Transcribe the lines below word for word, omitting the pictures.

--- DATA RECORDS ---

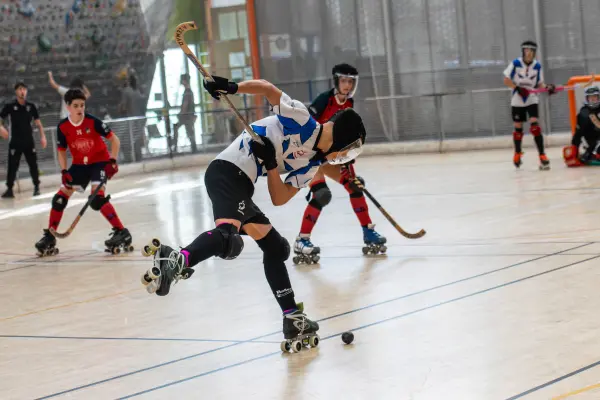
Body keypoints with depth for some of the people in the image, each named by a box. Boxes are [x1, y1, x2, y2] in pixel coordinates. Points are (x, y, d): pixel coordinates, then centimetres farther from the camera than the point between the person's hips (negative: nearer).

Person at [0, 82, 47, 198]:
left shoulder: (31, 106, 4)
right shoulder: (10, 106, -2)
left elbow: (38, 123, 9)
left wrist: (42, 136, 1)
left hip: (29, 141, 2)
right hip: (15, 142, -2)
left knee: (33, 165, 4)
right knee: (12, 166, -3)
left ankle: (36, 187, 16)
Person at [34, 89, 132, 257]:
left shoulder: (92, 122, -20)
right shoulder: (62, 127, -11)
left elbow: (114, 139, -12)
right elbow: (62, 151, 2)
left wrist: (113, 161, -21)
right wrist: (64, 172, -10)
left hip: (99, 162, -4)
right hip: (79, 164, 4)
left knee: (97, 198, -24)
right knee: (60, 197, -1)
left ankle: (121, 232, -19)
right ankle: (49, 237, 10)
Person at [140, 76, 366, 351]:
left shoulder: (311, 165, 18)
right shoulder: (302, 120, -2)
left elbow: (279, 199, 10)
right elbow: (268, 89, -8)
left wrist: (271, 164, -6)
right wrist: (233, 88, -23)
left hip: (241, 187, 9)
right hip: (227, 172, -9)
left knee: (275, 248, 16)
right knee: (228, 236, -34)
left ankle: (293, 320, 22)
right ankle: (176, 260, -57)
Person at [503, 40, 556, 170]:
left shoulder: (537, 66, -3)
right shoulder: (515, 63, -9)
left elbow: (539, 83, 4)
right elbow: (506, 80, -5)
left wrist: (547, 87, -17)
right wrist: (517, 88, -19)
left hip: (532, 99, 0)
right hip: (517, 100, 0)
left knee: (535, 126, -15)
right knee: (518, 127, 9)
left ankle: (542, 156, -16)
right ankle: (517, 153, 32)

---

> ANSWER TO THE EXERCISE
Body keypoints with depth for some of the people in the image, each named by a box. Boxes are [x1, y1, x2, y2] in pixel coordinates. Points are (x, y, d): pixel coordinates, then centimetres farther from the camera than the point between the person's hips (negative: nearer).

Person at [0, 82, 47, 198]:
left shoulder: (31, 106, 4)
right shoulder: (10, 106, -2)
left elbow: (38, 123, 9)
left wrist: (42, 136, 1)
left hip: (29, 141, 2)
right hip: (15, 142, -2)
left knee: (33, 165, 4)
right knee: (12, 166, -3)
left ankle: (36, 187, 16)
Person at [34, 89, 132, 257]:
left shoulder: (92, 122, -20)
right shoulder: (62, 127, -11)
left elbow: (114, 139, -12)
right elbow: (62, 151, 2)
left wrist: (113, 161, -21)
right wrist: (64, 172, -10)
left hip: (99, 162, -4)
right hip: (79, 164, 4)
left knee: (97, 198, -24)
right knee: (60, 197, -1)
left ankle: (121, 232, -19)
right ankle: (49, 237, 10)
Person at [140, 76, 366, 351]:
left shoulder: (311, 165, 18)
right shoulder: (302, 120, -2)
left elbow: (279, 199, 10)
right elbow: (268, 89, -8)
left wrist: (271, 164, -6)
right wrist: (233, 88, -23)
left hip: (241, 187, 9)
right hip: (227, 172, -9)
left knee: (275, 248, 16)
right knee: (228, 236, -34)
left ankle: (293, 320, 22)
right ankle: (176, 260, -57)
Person at [503, 40, 556, 170]:
left shoulder: (537, 66, -3)
right shoulder: (515, 63, -9)
left elbow: (539, 83, 4)
right elbow: (506, 80, -5)
left wrist: (547, 87, -17)
right wrist: (517, 88, -19)
left hip: (532, 99, 0)
right hip: (517, 100, 0)
left knee: (535, 126, -15)
right knee: (518, 127, 9)
left ankle: (542, 156, -16)
right ankle: (517, 153, 32)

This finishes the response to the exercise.